The other morning as I was headed out the door for Saturday breakfast at the local bakery with my young boys, my husband asked,“Are you wearing that?”
“Yep,” I enjoyed replying, feeling very much my father’s daughter. Just wait until they hear me sing.
Simone, thanks for an inspiring story. As a dad of 2 girls, one who’s been to your series in Danville, I’m glad there are other dads out there like yours. I too care little of what folks think of me when I’m with my girls. I fully immerse myself in the activities that they are involved in and support them in any way possible. For example, in the last few years, both girls are doing competitive acrobatic gymnastics. My little one started first and it was amazing the things I got to learn about what she needed.
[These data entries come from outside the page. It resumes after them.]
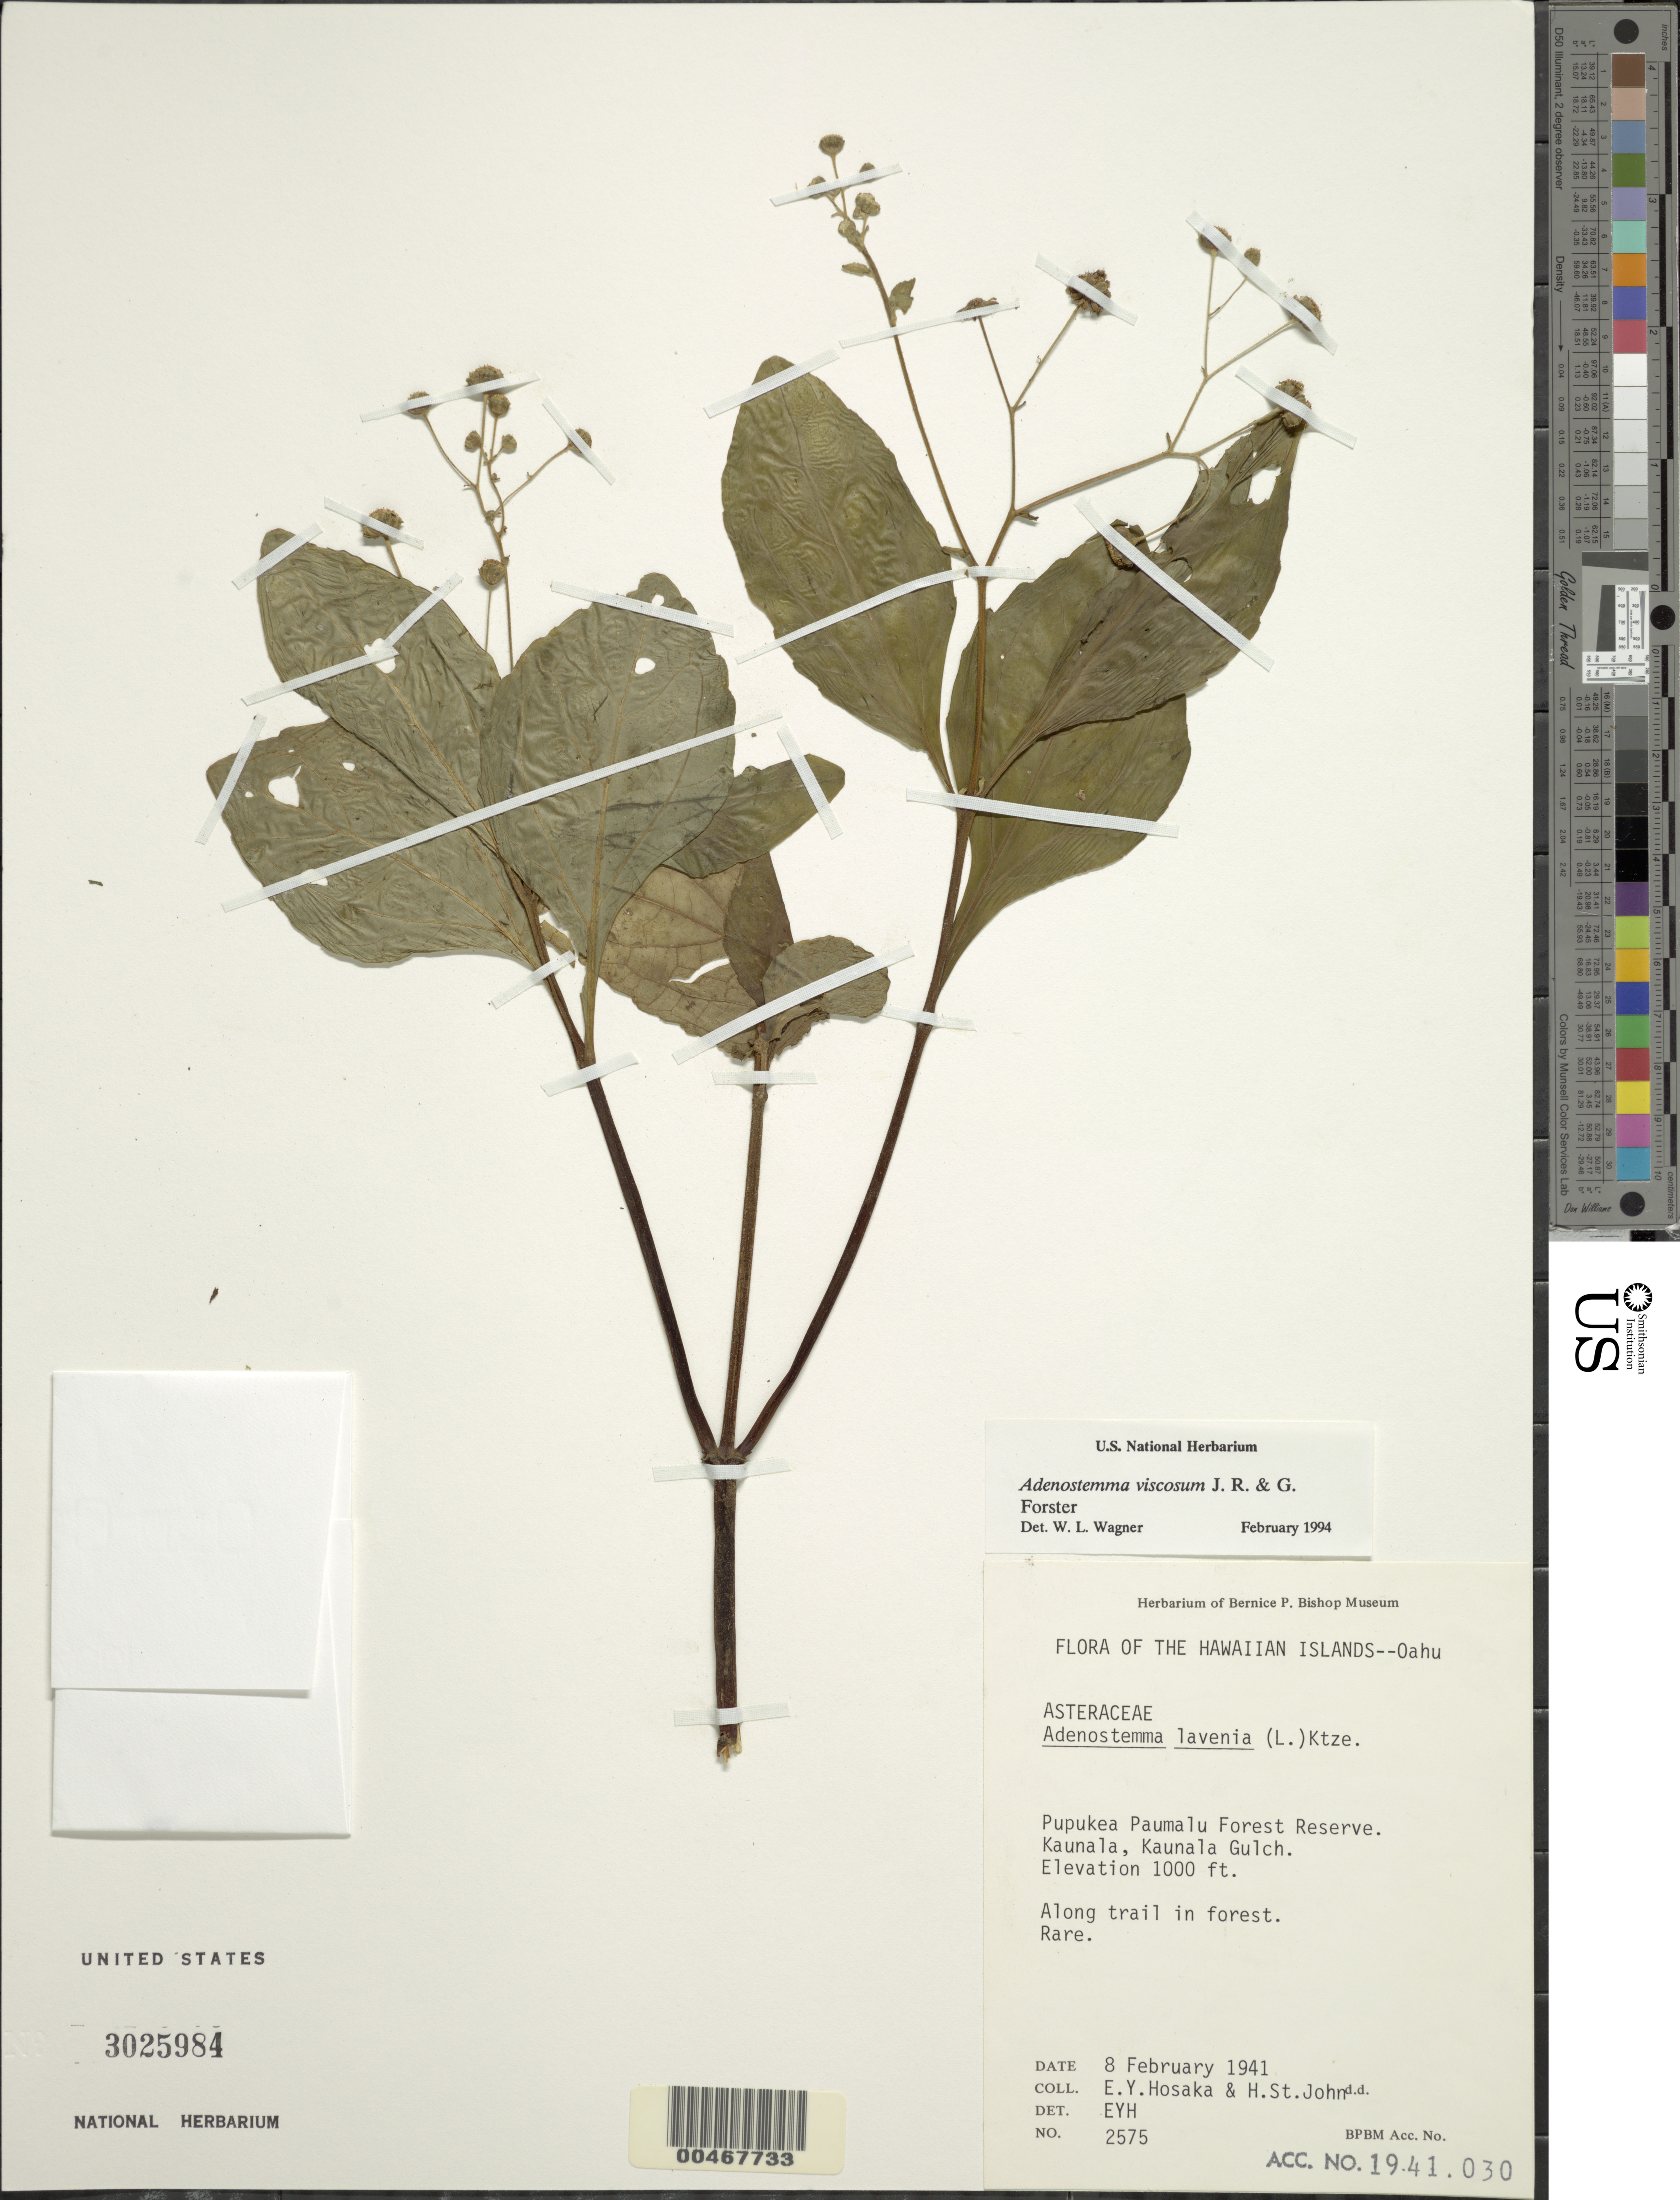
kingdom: Plantae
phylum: Tracheophyta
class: Magnoliopsida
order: Asterales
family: Asteraceae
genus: Adenostemma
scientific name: Adenostemma viscosum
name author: J.R. Forst. & G. Forst.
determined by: Wagner, W. L., (BOT), Smithsonian Institution - National Museum of Natural History (UNITED STATES)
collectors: E. Y. Hosaka & H. St. John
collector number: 2575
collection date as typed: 8 Feb 1941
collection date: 1941-02-08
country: United States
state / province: Hawaii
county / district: Honolulu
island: Oahu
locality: Pupukea, Paumalu Forest Reserve, Kaunala, Kaunala Gulch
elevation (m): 305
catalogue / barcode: US 3025984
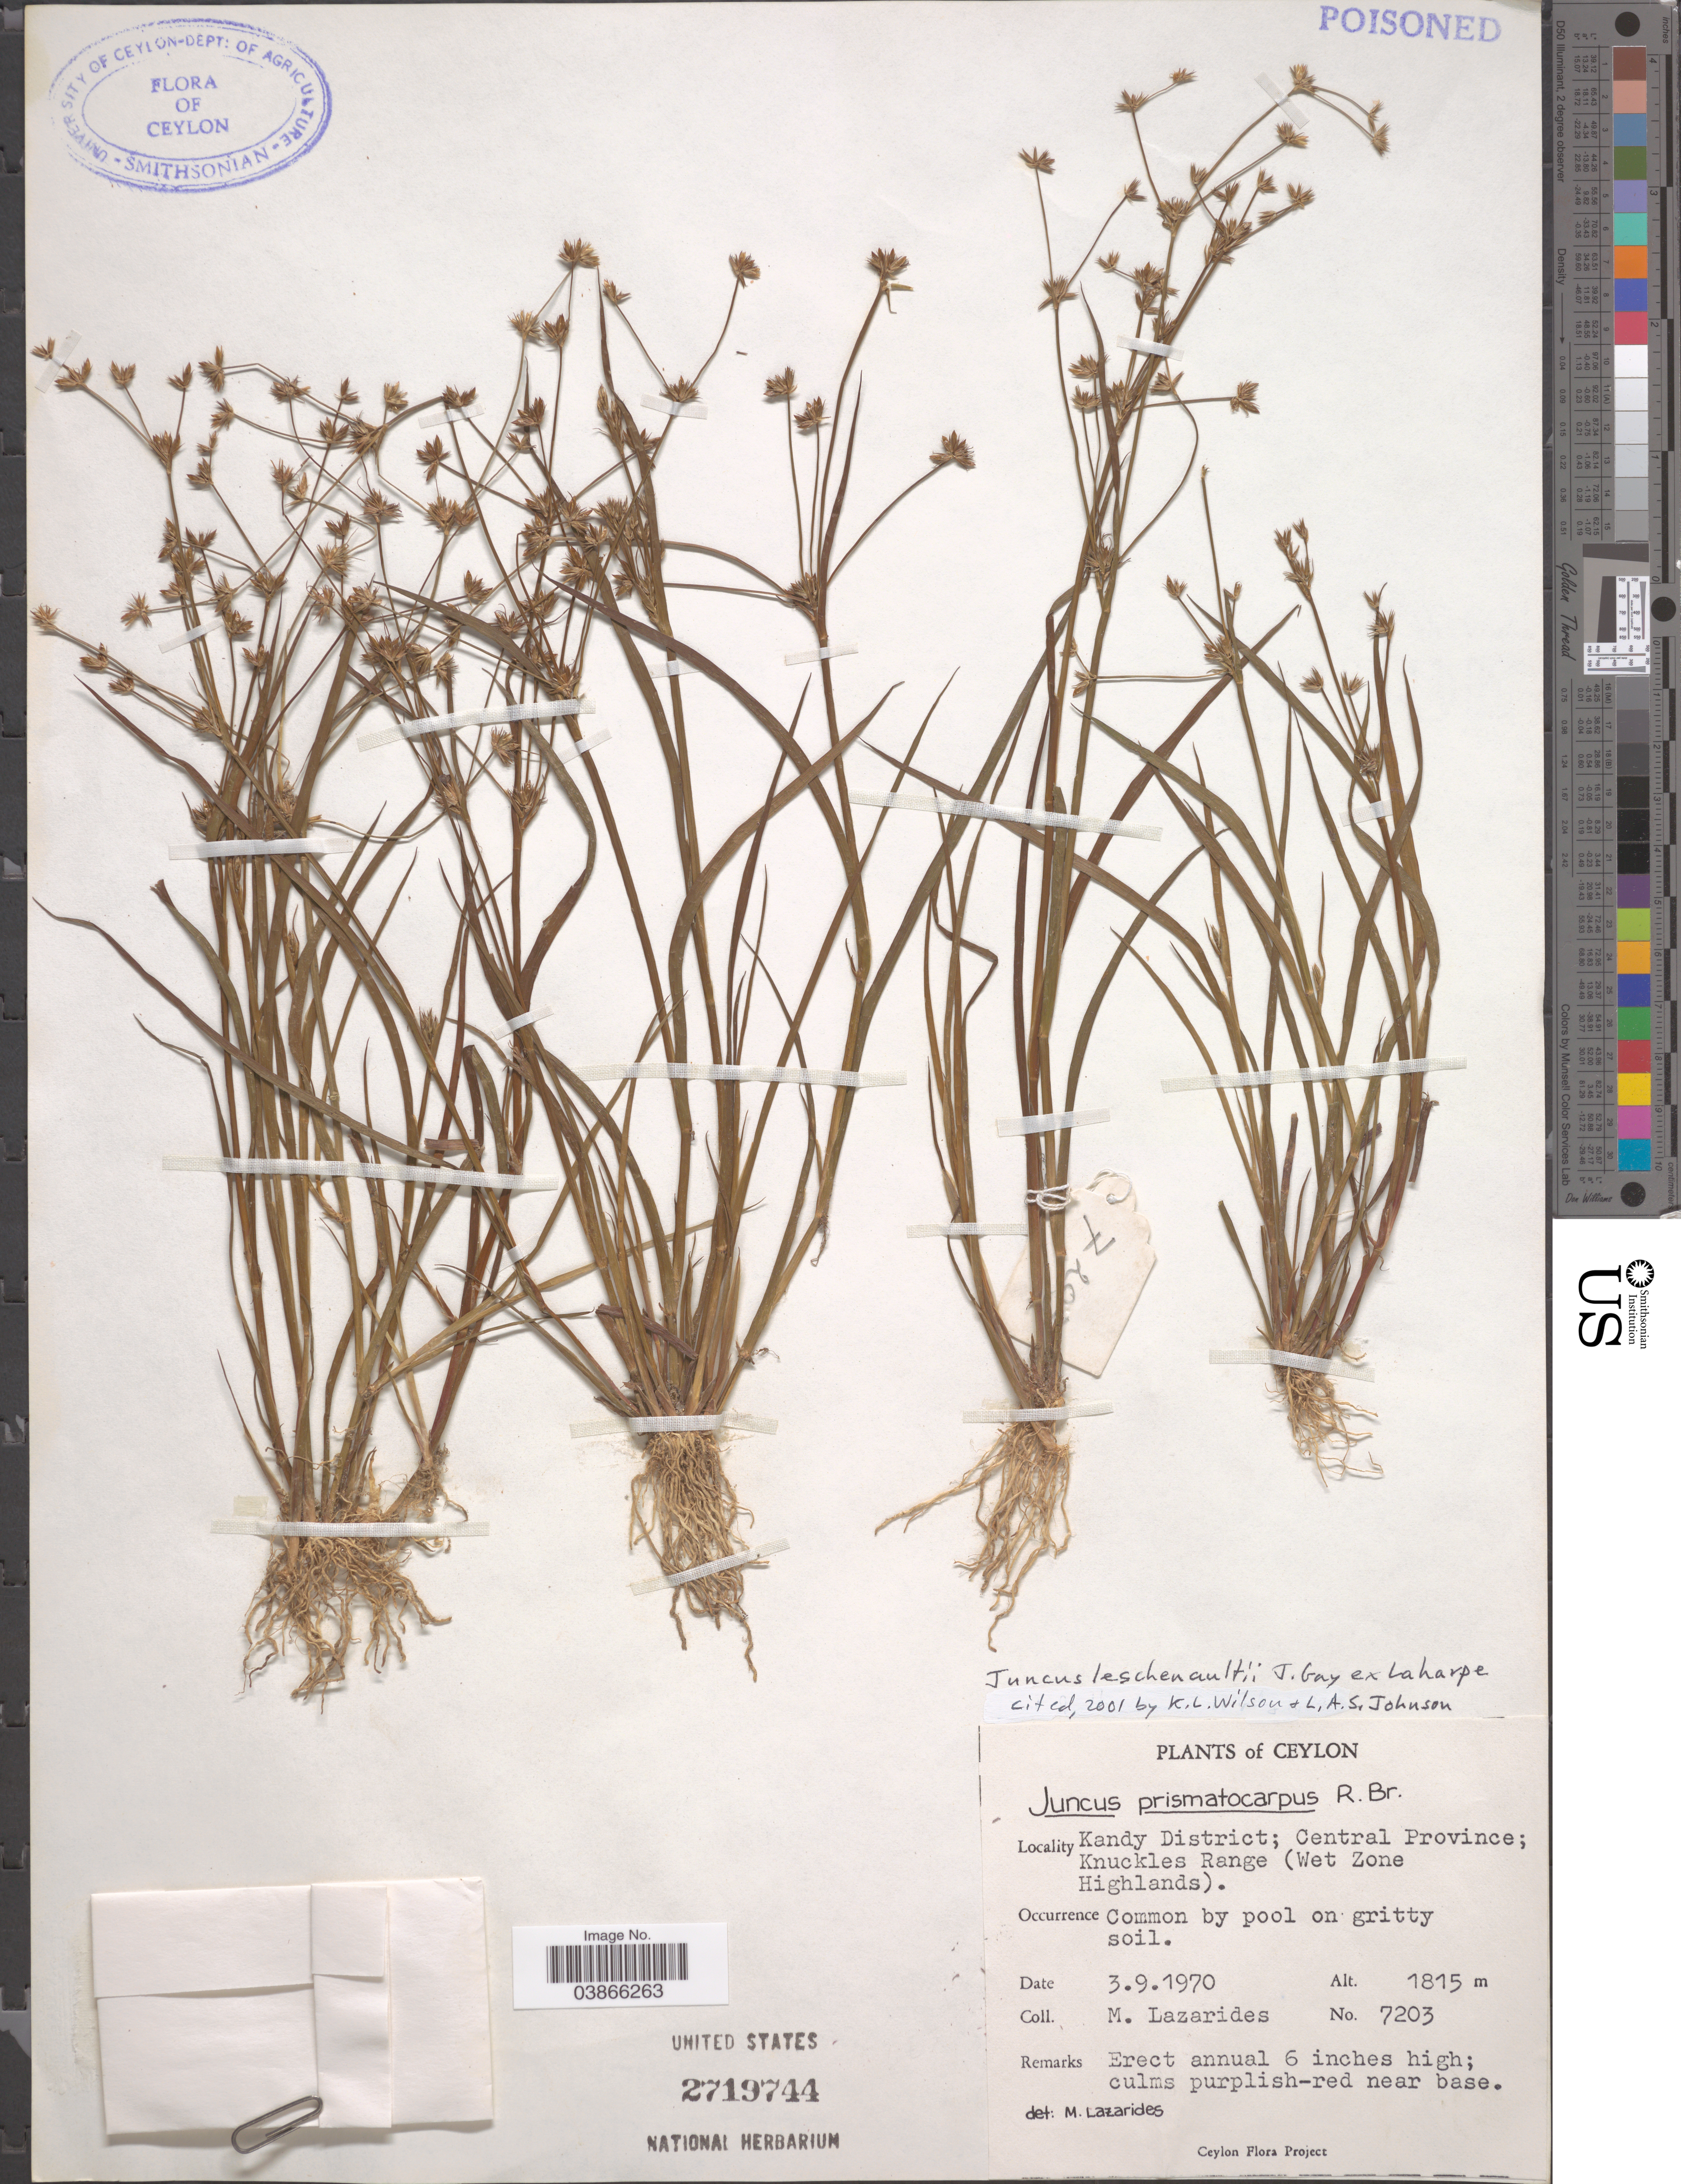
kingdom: Plantae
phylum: Tracheophyta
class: Liliopsida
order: Poales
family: Juncaceae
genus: Juncus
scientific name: Juncus leschenaultii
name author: J. Gay ex Laharpe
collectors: M. Lazarides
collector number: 7203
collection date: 1970-09-03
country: Sri Lanka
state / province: Central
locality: Ceylon. Kandy District; Knuckles Range (Wet Zone Highlands).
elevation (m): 1815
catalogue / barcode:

Shopping for leotards where you’re the only guy in the shop was never a problem for me. The fact that I did my sister’s hair growing up which now allows me to do competition styles buns makes some of the dads feel emasculated, but in fact many of the moms find it amazing and quite a strength. Girls only think dads do “man” things if dad only does man things. However, if dad takes an interest in what girls like and do, then it only makes it easier to relate and talk about things. This is one reason daddy-daughter time are so important. In the hustle and bustle of the week, it’s the opportunity to connect.
Barbara Crowell Roy
What beautiful words Simone. We had lots of good times with your dad in those early days and I can just see shedding a few tears in that emotional conversation you two had. I always thought he was extremely sensitive and capable of deep emotion. He gave you a great legacy. I hope you will keep on listening to your own needs and feel empowered by your decisions. Thank you. Barbara
Hi Simone, I enjoyed your blogpost. It brings home the point that if we want girls to break out of gender roles and stereotypes, the best way is to model disregarding them….
Dads are awesome, and they have so much to teach their kids. Thanks for writing this post, Simone. It reminded me of why I have to make lots of space for my husband to form his own bond with our kids, even if that means he does things with them in a messier, less conventional way. ESPECIALLY if it means doing things in a messier, less conventional way. It just occurred to me that lots of dads might be in the same position as yours, finding themselves thrown into high-intensity parenting because of the circumstance (in your case and in mine, having divorced parents meant lots of time alone with our dads). Kudos to Frank for rising to the occasion and raising such a kicking’ daughter.